In an SSH tunnel, the conversation I'm having with the server is another TCP/IP conversation to some other remote destination. So inside the tunnel, that second network connection is encrypted, but once it gets to the other end of the tunnel, it's unencrypted internet traffic.

Now. If you were to find that second conversation in the clear, all you'd see is the final destination of the conversation (IP destination address) and the SSH server (IP source address). There's not much in those packets (considering TCP/IP headers only) to differentiate it from some other internet traffic that was created on the SSH server machine; I don't believe there's anything specific in the packets that indicates SSH had anything to do with it.

That doesn't mean it can't be connected back to me -- just that you couldn't do that just by examining TCP/IP headers. For example, deep packet inspection (looking at the data payload in addition to packet headers) could certainly identify me if I'm using the tunnel to login to my Gmail account without SSL. As another example, someone who can root the SSH server hosting my tunnel can figure out what port the tunnel is operating on, and then they can track me by TCP/IP headers.

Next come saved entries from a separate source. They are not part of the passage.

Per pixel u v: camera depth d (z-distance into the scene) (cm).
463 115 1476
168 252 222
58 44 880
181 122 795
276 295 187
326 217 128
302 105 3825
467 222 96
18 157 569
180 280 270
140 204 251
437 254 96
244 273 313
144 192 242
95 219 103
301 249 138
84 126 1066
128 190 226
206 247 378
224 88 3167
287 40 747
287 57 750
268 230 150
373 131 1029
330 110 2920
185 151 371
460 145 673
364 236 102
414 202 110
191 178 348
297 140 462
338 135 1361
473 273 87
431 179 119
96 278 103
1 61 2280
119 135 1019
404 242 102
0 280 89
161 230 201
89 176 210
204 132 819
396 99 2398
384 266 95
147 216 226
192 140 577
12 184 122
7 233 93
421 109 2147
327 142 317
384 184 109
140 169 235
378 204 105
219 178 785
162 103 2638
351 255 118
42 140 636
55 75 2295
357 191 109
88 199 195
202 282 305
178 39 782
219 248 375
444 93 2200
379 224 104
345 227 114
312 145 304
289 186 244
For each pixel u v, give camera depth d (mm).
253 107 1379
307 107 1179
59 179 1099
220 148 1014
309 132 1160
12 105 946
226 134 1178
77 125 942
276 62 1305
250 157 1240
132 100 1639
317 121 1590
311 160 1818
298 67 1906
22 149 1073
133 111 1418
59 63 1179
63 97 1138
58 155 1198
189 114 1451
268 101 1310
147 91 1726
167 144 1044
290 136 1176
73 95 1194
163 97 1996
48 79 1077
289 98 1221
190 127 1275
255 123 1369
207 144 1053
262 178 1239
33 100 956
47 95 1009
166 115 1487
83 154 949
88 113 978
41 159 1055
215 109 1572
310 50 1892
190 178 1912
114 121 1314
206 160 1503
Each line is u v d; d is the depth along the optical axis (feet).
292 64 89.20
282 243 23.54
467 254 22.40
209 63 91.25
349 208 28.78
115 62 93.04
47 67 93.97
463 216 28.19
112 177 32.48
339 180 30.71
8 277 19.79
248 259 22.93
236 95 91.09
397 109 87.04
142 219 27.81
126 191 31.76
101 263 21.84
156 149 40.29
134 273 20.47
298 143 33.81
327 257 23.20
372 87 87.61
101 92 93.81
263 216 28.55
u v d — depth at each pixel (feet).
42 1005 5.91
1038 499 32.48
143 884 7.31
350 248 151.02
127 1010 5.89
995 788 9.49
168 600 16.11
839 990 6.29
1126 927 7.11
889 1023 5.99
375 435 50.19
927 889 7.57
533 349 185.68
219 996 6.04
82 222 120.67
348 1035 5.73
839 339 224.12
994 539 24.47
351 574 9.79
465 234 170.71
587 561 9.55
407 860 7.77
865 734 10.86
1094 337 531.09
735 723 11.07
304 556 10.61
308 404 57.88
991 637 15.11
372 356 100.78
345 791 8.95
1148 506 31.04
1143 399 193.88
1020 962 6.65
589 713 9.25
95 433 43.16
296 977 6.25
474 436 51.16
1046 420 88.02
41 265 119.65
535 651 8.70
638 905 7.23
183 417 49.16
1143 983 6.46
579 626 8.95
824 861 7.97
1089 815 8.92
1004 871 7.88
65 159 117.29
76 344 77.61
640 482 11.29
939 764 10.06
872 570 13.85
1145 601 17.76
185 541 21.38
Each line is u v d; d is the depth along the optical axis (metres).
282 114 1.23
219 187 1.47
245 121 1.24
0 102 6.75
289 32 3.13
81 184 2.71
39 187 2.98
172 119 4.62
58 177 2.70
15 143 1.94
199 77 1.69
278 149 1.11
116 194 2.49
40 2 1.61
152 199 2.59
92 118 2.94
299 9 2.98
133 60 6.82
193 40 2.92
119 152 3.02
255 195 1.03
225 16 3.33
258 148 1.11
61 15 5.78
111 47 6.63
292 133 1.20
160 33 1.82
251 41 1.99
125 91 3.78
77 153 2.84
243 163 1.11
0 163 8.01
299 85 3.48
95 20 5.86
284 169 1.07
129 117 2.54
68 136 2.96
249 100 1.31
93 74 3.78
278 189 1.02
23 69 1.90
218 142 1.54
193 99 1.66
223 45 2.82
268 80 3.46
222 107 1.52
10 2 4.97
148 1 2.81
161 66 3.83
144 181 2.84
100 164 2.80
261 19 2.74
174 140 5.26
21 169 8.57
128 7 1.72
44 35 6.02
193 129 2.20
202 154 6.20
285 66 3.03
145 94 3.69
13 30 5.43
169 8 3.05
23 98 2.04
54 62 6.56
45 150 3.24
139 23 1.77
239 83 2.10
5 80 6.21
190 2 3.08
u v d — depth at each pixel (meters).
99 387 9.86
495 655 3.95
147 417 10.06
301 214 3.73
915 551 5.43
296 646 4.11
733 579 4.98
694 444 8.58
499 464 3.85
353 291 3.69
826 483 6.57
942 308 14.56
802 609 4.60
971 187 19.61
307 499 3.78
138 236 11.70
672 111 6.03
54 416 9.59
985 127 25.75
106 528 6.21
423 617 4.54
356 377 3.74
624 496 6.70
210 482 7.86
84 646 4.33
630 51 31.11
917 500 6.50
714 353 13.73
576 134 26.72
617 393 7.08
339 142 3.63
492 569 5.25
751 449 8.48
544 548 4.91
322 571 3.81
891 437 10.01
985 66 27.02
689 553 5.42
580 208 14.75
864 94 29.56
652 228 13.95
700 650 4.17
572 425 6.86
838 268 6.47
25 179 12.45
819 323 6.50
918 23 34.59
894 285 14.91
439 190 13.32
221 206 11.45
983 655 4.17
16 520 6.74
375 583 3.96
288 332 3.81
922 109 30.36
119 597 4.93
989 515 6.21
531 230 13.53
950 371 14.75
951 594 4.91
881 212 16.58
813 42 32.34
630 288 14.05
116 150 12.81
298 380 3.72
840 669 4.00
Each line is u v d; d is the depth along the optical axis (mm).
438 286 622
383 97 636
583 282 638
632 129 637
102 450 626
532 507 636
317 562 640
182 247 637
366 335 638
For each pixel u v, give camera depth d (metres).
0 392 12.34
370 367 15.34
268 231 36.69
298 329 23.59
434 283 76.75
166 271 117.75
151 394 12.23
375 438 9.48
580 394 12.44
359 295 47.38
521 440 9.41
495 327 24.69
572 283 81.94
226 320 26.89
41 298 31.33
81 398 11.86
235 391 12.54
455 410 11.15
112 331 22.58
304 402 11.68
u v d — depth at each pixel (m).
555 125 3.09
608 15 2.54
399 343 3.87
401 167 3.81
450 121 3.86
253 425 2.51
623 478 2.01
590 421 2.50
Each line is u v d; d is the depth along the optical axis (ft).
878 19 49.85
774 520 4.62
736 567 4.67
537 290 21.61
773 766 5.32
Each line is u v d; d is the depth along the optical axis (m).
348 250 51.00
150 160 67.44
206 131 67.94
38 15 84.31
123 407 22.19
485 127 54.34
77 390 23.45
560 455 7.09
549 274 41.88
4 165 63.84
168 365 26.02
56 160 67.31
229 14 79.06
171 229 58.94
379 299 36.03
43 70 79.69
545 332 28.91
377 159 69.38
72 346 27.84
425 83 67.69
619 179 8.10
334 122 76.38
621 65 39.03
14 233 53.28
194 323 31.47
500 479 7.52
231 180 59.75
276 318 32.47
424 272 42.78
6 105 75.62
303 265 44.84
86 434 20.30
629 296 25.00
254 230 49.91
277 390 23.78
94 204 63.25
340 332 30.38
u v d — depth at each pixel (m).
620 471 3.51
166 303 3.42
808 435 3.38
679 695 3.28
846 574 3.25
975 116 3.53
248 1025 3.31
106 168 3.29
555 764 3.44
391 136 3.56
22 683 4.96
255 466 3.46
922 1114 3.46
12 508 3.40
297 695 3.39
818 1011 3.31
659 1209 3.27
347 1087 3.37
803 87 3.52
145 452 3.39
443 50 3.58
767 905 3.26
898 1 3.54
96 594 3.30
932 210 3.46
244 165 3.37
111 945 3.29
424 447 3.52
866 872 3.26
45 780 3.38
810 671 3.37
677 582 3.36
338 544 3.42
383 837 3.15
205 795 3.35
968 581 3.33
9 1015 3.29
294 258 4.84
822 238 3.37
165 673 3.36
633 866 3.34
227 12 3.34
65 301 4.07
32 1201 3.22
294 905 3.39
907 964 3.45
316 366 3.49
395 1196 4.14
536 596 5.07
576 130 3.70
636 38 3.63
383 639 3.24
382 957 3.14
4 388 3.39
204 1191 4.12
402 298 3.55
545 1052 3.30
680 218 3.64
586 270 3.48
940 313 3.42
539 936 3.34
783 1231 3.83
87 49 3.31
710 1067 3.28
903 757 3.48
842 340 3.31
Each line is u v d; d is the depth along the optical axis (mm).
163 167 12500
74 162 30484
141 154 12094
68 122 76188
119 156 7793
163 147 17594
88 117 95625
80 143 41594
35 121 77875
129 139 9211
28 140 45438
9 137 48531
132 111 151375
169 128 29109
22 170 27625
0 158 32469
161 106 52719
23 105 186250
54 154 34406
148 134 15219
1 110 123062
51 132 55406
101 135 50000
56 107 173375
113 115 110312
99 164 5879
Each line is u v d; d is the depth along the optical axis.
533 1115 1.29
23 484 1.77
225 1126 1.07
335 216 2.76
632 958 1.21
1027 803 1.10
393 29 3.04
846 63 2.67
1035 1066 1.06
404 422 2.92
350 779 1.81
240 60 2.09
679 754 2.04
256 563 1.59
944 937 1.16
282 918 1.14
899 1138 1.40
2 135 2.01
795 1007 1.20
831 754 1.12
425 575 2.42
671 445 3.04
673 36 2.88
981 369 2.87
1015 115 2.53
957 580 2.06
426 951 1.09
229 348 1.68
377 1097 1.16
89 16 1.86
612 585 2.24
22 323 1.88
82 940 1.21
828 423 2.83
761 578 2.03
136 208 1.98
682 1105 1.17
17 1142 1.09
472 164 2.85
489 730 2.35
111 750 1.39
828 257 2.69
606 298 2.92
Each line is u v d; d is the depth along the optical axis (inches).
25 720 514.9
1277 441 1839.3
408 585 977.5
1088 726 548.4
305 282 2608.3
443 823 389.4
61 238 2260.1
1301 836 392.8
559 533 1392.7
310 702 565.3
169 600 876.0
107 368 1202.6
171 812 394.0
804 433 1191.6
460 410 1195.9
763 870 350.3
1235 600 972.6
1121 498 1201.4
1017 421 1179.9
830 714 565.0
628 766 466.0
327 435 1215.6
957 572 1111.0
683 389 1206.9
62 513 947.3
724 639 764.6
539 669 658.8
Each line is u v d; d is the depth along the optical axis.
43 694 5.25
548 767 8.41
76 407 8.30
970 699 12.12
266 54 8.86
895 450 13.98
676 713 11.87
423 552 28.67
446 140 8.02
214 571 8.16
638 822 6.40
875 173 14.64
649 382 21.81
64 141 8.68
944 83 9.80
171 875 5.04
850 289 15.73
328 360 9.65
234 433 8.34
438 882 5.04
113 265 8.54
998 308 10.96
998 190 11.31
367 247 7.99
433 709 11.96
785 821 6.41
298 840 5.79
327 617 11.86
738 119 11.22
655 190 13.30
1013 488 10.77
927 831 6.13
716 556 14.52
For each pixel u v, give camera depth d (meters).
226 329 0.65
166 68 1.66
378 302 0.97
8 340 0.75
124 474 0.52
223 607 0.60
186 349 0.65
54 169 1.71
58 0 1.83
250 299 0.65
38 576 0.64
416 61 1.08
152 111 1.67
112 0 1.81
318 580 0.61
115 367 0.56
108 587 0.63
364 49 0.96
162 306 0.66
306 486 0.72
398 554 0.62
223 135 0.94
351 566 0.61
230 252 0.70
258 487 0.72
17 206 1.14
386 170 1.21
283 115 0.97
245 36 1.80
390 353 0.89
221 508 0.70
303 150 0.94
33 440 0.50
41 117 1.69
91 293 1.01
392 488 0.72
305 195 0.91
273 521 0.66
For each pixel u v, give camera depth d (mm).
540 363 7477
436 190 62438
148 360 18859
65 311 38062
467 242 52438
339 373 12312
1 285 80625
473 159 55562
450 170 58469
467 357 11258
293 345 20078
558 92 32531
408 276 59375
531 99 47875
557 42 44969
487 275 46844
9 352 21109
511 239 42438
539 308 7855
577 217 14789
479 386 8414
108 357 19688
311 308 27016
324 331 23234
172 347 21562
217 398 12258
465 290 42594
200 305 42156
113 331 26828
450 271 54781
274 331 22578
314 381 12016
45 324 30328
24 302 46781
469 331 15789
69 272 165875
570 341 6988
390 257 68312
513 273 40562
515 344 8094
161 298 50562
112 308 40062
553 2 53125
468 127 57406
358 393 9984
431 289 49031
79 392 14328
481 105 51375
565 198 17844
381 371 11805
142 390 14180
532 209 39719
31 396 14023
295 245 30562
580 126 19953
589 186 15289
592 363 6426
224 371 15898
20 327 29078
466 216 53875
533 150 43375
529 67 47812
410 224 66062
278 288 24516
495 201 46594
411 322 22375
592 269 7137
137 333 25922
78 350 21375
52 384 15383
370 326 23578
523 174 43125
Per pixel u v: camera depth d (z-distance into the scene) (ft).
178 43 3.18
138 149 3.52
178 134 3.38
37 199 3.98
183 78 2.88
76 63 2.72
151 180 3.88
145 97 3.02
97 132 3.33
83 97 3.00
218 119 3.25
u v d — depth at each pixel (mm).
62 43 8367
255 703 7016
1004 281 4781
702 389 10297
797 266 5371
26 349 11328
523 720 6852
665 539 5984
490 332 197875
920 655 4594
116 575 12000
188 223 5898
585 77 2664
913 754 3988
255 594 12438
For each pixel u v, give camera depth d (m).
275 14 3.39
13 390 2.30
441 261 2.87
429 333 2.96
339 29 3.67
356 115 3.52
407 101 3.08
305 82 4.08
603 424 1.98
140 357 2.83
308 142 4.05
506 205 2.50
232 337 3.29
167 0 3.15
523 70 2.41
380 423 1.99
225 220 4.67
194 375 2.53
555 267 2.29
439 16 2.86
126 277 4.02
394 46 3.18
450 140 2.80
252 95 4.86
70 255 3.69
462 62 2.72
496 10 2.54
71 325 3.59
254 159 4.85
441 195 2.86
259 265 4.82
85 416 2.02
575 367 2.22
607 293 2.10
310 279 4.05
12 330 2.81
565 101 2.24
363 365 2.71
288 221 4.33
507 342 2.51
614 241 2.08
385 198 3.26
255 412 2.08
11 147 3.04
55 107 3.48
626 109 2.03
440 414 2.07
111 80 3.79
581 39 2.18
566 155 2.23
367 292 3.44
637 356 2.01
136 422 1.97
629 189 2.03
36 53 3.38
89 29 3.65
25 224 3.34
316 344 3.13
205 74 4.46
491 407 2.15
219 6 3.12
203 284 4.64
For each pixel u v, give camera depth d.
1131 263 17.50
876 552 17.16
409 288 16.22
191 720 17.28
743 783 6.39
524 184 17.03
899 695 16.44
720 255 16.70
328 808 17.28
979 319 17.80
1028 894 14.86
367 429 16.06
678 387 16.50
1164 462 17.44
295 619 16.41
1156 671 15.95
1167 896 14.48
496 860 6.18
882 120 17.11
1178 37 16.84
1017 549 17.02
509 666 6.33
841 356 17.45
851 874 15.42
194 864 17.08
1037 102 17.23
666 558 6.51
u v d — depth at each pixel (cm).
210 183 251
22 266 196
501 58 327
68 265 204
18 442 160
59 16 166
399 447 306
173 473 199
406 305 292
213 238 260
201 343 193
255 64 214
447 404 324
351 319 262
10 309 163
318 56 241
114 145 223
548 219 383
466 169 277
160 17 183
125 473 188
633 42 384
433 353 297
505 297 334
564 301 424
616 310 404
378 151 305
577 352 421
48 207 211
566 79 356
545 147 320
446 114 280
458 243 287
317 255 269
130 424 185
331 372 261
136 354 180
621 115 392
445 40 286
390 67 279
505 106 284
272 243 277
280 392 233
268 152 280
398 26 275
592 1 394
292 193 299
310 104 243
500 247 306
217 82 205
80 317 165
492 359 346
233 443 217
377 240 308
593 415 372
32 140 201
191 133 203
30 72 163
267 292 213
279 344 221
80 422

So no, SSH tunnelling by itself will not be sufficient to hide your e-footprints from a determined tracker."
Guest [Entry]

"If you're suggesting they could read your traffic by reading your destination server's ""unencrypted traffic to the internet"", you need to realize that the encryption goes both ways.

But yes, a man in the middle can see that server's IP address, because otherwise there'd be no way that your packets could be routed to that server. What you'd want is an anonymous proxy service in between if you need to obfuscate the systems at each end, and not just the traffic itself."